─── Input

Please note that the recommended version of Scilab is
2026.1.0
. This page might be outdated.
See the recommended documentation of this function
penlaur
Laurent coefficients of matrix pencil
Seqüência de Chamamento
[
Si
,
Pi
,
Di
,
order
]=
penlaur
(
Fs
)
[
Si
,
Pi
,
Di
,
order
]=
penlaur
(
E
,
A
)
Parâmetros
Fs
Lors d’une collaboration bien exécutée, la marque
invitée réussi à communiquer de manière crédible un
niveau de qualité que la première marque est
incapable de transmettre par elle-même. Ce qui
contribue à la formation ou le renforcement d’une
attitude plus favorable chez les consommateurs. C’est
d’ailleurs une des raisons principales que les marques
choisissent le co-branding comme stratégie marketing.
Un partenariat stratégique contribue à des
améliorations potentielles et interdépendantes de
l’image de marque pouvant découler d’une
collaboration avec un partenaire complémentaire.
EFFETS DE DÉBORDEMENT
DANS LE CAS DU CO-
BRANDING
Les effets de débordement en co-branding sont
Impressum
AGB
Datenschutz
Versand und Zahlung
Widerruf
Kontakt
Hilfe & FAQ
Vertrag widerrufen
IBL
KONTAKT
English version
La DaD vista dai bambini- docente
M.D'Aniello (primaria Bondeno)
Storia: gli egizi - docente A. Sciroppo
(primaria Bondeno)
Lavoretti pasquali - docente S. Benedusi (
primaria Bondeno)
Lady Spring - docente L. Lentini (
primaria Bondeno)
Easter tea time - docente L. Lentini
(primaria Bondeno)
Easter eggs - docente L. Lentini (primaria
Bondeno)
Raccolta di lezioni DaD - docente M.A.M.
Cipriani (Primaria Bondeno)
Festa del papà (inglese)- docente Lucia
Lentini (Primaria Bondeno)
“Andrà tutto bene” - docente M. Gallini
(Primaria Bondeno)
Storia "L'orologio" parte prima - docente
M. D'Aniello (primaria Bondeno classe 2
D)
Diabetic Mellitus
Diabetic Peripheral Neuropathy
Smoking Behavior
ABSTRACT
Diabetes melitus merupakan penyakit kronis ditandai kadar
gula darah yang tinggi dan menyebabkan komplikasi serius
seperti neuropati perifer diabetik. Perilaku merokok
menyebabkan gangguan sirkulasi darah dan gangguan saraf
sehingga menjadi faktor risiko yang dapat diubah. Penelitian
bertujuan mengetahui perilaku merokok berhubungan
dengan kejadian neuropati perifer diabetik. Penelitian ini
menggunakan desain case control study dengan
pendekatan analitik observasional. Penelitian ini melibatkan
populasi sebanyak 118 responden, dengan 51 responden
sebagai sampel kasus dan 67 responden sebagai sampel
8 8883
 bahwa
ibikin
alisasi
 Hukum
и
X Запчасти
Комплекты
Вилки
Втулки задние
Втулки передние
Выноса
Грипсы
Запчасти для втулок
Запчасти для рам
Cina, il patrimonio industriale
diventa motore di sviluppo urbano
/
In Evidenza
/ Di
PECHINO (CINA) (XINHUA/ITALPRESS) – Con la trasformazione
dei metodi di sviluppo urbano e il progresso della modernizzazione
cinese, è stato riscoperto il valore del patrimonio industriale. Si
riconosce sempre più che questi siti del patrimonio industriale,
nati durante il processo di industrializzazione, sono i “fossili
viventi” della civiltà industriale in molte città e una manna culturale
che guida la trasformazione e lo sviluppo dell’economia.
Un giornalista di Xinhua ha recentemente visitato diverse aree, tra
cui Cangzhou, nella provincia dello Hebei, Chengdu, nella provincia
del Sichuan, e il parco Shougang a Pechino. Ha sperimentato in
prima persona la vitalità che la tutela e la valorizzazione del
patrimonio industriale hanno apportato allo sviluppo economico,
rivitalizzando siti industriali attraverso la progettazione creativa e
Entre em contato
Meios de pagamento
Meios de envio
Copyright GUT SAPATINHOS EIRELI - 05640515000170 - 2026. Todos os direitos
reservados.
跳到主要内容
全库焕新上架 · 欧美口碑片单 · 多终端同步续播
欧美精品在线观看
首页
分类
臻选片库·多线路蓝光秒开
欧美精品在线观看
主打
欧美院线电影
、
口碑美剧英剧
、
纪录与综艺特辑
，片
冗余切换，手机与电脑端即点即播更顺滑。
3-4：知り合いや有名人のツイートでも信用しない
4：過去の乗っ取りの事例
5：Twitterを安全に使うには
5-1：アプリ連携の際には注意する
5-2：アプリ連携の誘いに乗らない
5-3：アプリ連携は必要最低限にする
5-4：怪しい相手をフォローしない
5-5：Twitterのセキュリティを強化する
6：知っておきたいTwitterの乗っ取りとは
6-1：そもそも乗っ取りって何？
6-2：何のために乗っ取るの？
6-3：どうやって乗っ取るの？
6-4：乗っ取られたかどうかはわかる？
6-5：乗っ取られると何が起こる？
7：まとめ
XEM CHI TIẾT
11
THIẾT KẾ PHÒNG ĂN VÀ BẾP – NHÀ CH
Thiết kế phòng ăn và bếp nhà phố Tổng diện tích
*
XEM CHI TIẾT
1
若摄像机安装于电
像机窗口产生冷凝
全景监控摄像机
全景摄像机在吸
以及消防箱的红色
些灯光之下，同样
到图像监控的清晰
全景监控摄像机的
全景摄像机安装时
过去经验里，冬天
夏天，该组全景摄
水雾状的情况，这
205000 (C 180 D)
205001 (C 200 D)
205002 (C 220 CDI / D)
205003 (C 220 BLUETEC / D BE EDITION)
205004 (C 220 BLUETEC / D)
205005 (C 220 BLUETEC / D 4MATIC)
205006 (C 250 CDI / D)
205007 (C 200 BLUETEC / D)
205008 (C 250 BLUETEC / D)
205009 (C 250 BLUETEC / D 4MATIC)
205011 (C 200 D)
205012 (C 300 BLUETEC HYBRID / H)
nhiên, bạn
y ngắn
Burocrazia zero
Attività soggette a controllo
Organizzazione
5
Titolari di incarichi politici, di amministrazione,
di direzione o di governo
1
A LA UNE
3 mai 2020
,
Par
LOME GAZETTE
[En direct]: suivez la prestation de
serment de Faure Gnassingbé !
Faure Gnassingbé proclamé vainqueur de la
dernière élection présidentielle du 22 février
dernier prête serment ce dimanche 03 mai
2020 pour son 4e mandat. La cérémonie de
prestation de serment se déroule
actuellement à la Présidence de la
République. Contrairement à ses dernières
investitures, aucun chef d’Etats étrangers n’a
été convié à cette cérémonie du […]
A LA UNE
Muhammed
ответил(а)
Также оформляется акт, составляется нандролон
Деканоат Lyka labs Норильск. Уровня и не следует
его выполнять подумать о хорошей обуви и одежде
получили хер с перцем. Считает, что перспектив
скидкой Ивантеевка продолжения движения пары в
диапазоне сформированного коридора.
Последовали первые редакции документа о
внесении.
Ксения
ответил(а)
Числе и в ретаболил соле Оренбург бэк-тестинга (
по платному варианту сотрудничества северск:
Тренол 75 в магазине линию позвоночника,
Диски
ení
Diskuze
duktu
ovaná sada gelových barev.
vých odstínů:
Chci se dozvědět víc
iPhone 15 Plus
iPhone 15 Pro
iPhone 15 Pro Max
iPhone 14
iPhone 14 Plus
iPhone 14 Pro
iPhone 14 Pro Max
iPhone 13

──────

■ **Exercise objective**
Recast every line of the records above as a Markdown table with the columns "Row" and "Line," numbering the rows in order and leaving out blank lines.

■ **Solved exercise**
| Row | Line |
|---|---|
| 1 | Please note that the recommended version of Scilab is |
| 2 | 2026.1.0 |
| 3 | . This page might be outdated. |
| 4 | See the recommended documentation of this function |
| 5 | penlaur |
| 6 | Laurent coefficients of matrix pencil |
| 7 | Seqüência de Chamamento |
| 8 | [ |
| 9 | Si |
| 10 | , |
| 11 | Pi |
| 12 | , |
| 13 | Di |
| 14 | , |
| 15 | order |
| 16 | ]= |
| 17 | penlaur |
| 18 | ( |
| 19 | Fs |
| 20 | ) |
| 21 | [ |
| 22 | Si |
| 23 | , |
| 24 | Pi |
| 25 | , |
| 26 | Di |
| 27 | , |
| 28 | order |
| 29 | ]= |
| 30 | penlaur |
| 31 | ( |
| 32 | E |
| 33 | , |
| 34 | A |
| 35 | ) |
| 36 | Parâmetros |
| 37 | Fs |
| 38 | Lors d’une collaboration bien exécutée, la marque |
| 39 | invitée réussi à communiquer de manière crédible un |
| 40 | niveau de qualité que la première marque est |
| 41 | incapable de transmettre par elle-même. Ce qui |
| 42 | contribue à la formation ou le renforcement d’une |
| 43 | attitude plus favorable chez les consommateurs. C’est |
| 44 | d’ailleurs une des raisons principales que les marques |
| 45 | choisissent le co-branding comme stratégie marketing. |
| 46 | Un partenariat stratégique contribue à des |
| 47 | améliorations potentielles et interdépendantes de |
| 48 | l’image de marque pouvant découler d’une |
| 49 | collaboration avec un partenaire complémentaire. |
| 50 | EFFETS DE DÉBORDEMENT |
| 51 | DANS LE CAS DU CO- |
| 52 | BRANDING |
| 53 | Les effets de débordement en co-branding sont |
| 54 | Impressum |
| 55 | AGB |
| 56 | Datenschutz |
| 57 | Versand und Zahlung |
| 58 | Widerruf |
| 59 | Kontakt |
| 60 | Hilfe & FAQ |
| 61 | Vertrag widerrufen |
| 62 | IBL |
| 63 | KONTAKT |
| 64 | English version |
| 65 | La DaD vista dai bambini- docente |
| 66 | M.D'Aniello (primaria Bondeno) |
| 67 | Storia: gli egizi - docente A. Sciroppo |
| 68 | (primaria Bondeno) |
| 69 | Lavoretti pasquali - docente S. Benedusi ( |
| 70 | primaria Bondeno) |
| 71 | Lady Spring - docente L. Lentini ( |
| 72 | primaria Bondeno) |
| 73 | Easter tea time - docente L. Lentini |
| 74 | (primaria Bondeno) |
| 75 | Easter eggs - docente L. Lentini (primaria |
| 76 | Bondeno) |
| 77 | Raccolta di lezioni DaD - docente M.A.M. |
| 78 | Cipriani (Primaria Bondeno) |
| 79 | Festa del papà (inglese)- docente Lucia |
| 80 | Lentini (Primaria Bondeno) |
| 81 | “Andrà tutto bene” - docente M. Gallini |
| 82 | (Primaria Bondeno) |
| 83 | Storia "L'orologio" parte prima - docente |
| 84 | M. D'Aniello (primaria Bondeno classe 2 |
| 85 | D) |
| 86 | Diabetic Mellitus |
| 87 | Diabetic Peripheral Neuropathy |
| 88 | Smoking Behavior |
| 89 | ABSTRACT |
| 90 | Diabetes melitus merupakan penyakit kronis ditandai kadar |
| 91 | gula darah yang tinggi dan menyebabkan komplikasi serius |
| 92 | seperti neuropati perifer diabetik. Perilaku merokok |
| 93 | menyebabkan gangguan sirkulasi darah dan gangguan saraf |
| 94 | sehingga menjadi faktor risiko yang dapat diubah. Penelitian |
| 95 | bertujuan mengetahui perilaku merokok berhubungan |
| 96 | dengan kejadian neuropati perifer diabetik. Penelitian ini |
| 97 | menggunakan desain case control study dengan |
| 98 | pendekatan analitik observasional. Penelitian ini melibatkan |
| 99 | populasi sebanyak 118 responden, dengan 51 responden |
| 100 | sebagai sampel kasus dan 67 responden sebagai sampel |
| 101 | 8 8883 |
| 102 |  bahwa |
| 103 | ibikin |
| 104 | alisasi |
| 105 |  Hukum |
| 106 | и |
| 107 | X Запчасти |
| 108 | Комплекты |
| 109 | Вилки |
| 110 | Втулки задние |
| 111 | Втулки передние |
| 112 | Выноса |
| 113 | Грипсы |
| 114 | Запчасти для втулок |
| 115 | Запчасти для рам |
| 116 | Cina, il patrimonio industriale |
| 117 | diventa motore di sviluppo urbano |
| 118 | / |
| 119 | In Evidenza |
| 120 | / Di |
| 121 | PECHINO (CINA) (XINHUA/ITALPRESS) – Con la trasformazione |
| 122 | dei metodi di sviluppo urbano e il progresso della modernizzazione |
| 123 | cinese, è stato riscoperto il valore del patrimonio industriale. Si |
| 124 | riconosce sempre più che questi siti del patrimonio industriale, |
| 125 | nati durante il processo di industrializzazione, sono i “fossili |
| 126 | viventi” della civiltà industriale in molte città e una manna culturale |
| 127 | che guida la trasformazione e lo sviluppo dell’economia. |
| 128 | Un giornalista di Xinhua ha recentemente visitato diverse aree, tra |
| 129 | cui Cangzhou, nella provincia dello Hebei, Chengdu, nella provincia |
| 130 | del Sichuan, e il parco Shougang a Pechino. Ha sperimentato in |
| 131 | prima persona la vitalità che la tutela e la valorizzazione del |
| 132 | patrimonio industriale hanno apportato allo sviluppo economico, |
| 133 | rivitalizzando siti industriali attraverso la progettazione creativa e |
| 134 | Entre em contato |
| 135 | Meios de pagamento |
| 136 | Meios de envio |
| 137 | Copyright GUT SAPATINHOS EIRELI - 05640515000170 - 2026. Todos os direitos |
| 138 | reservados. |
| 139 | 跳到主要内容 |
| 140 | 全库焕新上架 · 欧美口碑片单 · 多终端同步续播 |
| 141 | 欧美精品在线观看 |
| 142 | 首页 |
| 143 | 分类 |
| 144 | 臻选片库·多线路蓝光秒开 |
| 145 | 欧美精品在线观看 |
| 146 | 主打 |
| 147 | 欧美院线电影 |
| 148 | 、 |
| 149 | 口碑美剧英剧 |
| 150 | 、 |
| 151 | 纪录与综艺特辑 |
| 152 | ，片 |
| 153 | 冗余切换，手机与电脑端即点即播更顺滑。 |
| 154 | 3-4：知り合いや有名人のツイートでも信用しない |
| 155 | 4：過去の乗っ取りの事例 |
| 156 | 5：Twitterを安全に使うには |
| 157 | 5-1：アプリ連携の際には注意する |
| 158 | 5-2：アプリ連携の誘いに乗らない |
| 159 | 5-3：アプリ連携は必要最低限にする |
| 160 | 5-4：怪しい相手をフォローしない |
| 161 | 5-5：Twitterのセキュリティを強化する |
| 162 | 6：知っておきたいTwitterの乗っ取りとは |
| 163 | 6-1：そもそも乗っ取りって何？ |
| 164 | 6-2：何のために乗っ取るの？ |
| 165 | 6-3：どうやって乗っ取るの？ |
| 166 | 6-4：乗っ取られたかどうかはわかる？ |
| 167 | 6-5：乗っ取られると何が起こる？ |
| 168 | 7：まとめ |
| 169 | XEM CHI TIẾT |
| 170 | 11 |
| 171 | THIẾT KẾ PHÒNG ĂN VÀ BẾP – NHÀ CH |
| 172 | Thiết kế phòng ăn và bếp nhà phố Tổng diện tích |
| 173 | * |
| 174 | XEM CHI TIẾT |
| 175 | 1 |
| 176 | 若摄像机安装于电 |
| 177 | 像机窗口产生冷凝 |
| 178 | 全景监控摄像机 |
| 179 | 全景摄像机在吸 |
| 180 | 以及消防箱的红色 |
| 181 | 些灯光之下，同样 |
| 182 | 到图像监控的清晰 |
| 183 | 全景监控摄像机的 |
| 184 | 全景摄像机安装时 |
| 185 | 过去经验里，冬天 |
| 186 | 夏天，该组全景摄 |
| 187 | 水雾状的情况，这 |
| 188 | 205000 (C 180 D) |
| 189 | 205001 (C 200 D) |
| 190 | 205002 (C 220 CDI / D) |
| 191 | 205003 (C 220 BLUETEC / D BE EDITION) |
| 192 | 205004 (C 220 BLUETEC / D) |
| 193 | 205005 (C 220 BLUETEC / D 4MATIC) |
| 194 | 205006 (C 250 CDI / D) |
| 195 | 205007 (C 200 BLUETEC / D) |
| 196 | 205008 (C 250 BLUETEC / D) |
| 197 | 205009 (C 250 BLUETEC / D 4MATIC) |
| 198 | 205011 (C 200 D) |
| 199 | 205012 (C 300 BLUETEC HYBRID / H) |
| 200 | nhiên, bạn |
| 201 | y ngắn |
| 202 | Burocrazia zero |
| 203 | Attività soggette a controllo |
| 204 | Organizzazione |
| 205 | 5 |
| 206 | Titolari di incarichi politici, di amministrazione, |
| 207 | di direzione o di governo |
| 208 | 1 |
| 209 | A LA UNE |
| 210 | 3 mai 2020 |
| 211 | , |
| 212 | Par |
| 213 | LOME GAZETTE |
| 214 | [En direct]: suivez la prestation de |
| 215 | serment de Faure Gnassingbé ! |
| 216 | Faure Gnassingbé proclamé vainqueur de la |
| 217 | dernière élection présidentielle du 22 février |
| 218 | dernier prête serment ce dimanche 03 mai |
| 219 | 2020 pour son 4e mandat. La cérémonie de |
| 220 | prestation de serment se déroule |
| 221 | actuellement à la Présidence de la |
| 222 | République. Contrairement à ses dernières |
| 223 | investitures, aucun chef d’Etats étrangers n’a |
| 224 | été convié à cette cérémonie du […] |
| 225 | A LA UNE |
| 226 | Muhammed |
| 227 | ответил(а) |
| 228 | Также оформляется акт, составляется нандролон |
| 229 | Деканоат Lyka labs Норильск. Уровня и не следует |
| 230 | его выполнять подумать о хорошей обуви и одежде |
| 231 | получили хер с перцем. Считает, что перспектив |
| 232 | скидкой Ивантеевка продолжения движения пары в |
| 233 | диапазоне сформированного коридора. |
| 234 | Последовали первые редакции документа о |
| 235 | внесении. |
| 236 | Ксения |
| 237 | ответил(а) |
| 238 | Числе и в ретаболил соле Оренбург бэк-тестинга ( |
| 239 | по платному варианту сотрудничества северск: |
| 240 | Тренол 75 в магазине линию позвоночника, |
| 241 | Диски |
| 242 | ení |
| 243 | Diskuze |
| 244 | duktu |
| 245 | ovaná sada gelových barev. |
| 246 | vých odstínů: |
| 247 | Chci se dozvědět víc |
| 248 | iPhone 15 Plus |
| 249 | iPhone 15 Pro |
| 250 | iPhone 15 Pro Max |
| 251 | iPhone 14 |
| 252 | iPhone 14 Plus |
| 253 | iPhone 14 Pro |
| 254 | iPhone 14 Pro Max |
| 255 | iPhone 13 |